The movie is very well paced. There is never a time when one is bored, tired of it,or wishing it would hurry up and end. It is an excellent film.  However, my one quibble is the fact that it is about children who are set up to kill one another.  I do not like that as a plot of a movie which reminded me of Blue Lagoon with Brook Shields whose unhappy ending was about red berries instead of blue and which did end with their death, or The Lottery, a short story by Shirley Jackson, about a woman chosen to diie in the same kind of sacrifical lamb tradition.  No matter how well made the movie, the story line is dreadful.  Especially in a time when we are dealing with children who are killing each other in schools across America and around the world.  To make a movie that does not really glorify killing but does not condemn it has not really made me like or recommend the movie.  It is an excellent movie with a good cast of characters.  You meet them on the second dvd which does describe how the movie was made.

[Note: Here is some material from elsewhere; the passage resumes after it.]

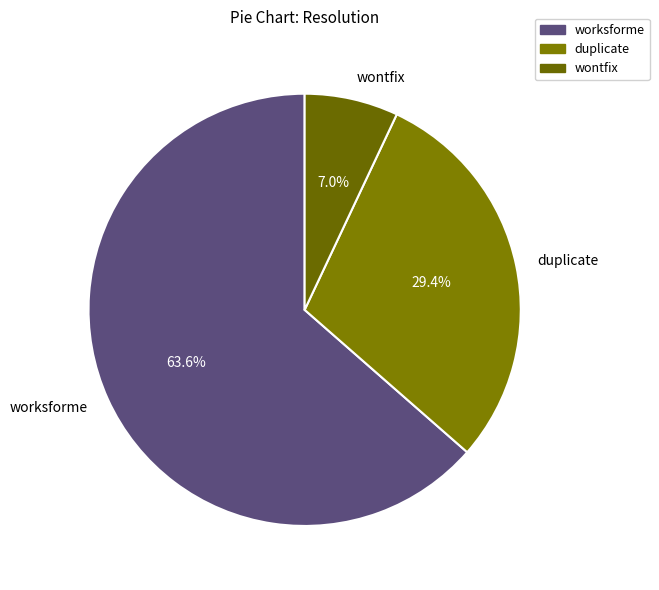

Approximately how many times larger is the value at worksforme compared to duplicate?

2.2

It is nice for girls to have a heroine but frankly, she is removed from any of the real action so that the film is about a loner who avoids death by staying out of the battles.  Once she is able to get a bow and arrow, she shows some ability as a survivor but she is seldom ever aggressively seeking an enemy to kill.  She and her first encounter both decide to let each other go.  She runs from everyone and without her young friend Rue she would never have found the beehive...without her partner from her district she would have been killed by Cato and his gang...her partner talked them into letting her stay up in the tree while they caught some sleep.  Not a very heroic heroine after all.

In the end, she is saved by those who liked her, and only one of them survived.  It is a strange movie showing that her gutsy entry into the battle did not really ever follow through until the last scene where she clearly challenges the authorities by nearly committing suicide.  She was banking on the fact that they would not let them die and she won that time round.

I liked the film because it showed great pieces of forest land in North Carolina.  Since my book is about Alexander's learning how to survive in forests, it appealed to me and helped me to think through some of my scenes.  Oddly enough, in this movie, Alexander Ludwig plays Cato...I am sure that is his stage name...I saw a lot of potential ripping off my book on Alexander but in the end, it probably helped me rather than hurt me.

My first draft was written as a piece of entrapment also...I am always aware that I can be ripped off and I always try to find a way to know if I have been or not.  The dvd did come through for me in a way that surprised me.  Gary Ross is a great director and writer. I respect him.  That is all I can say for now.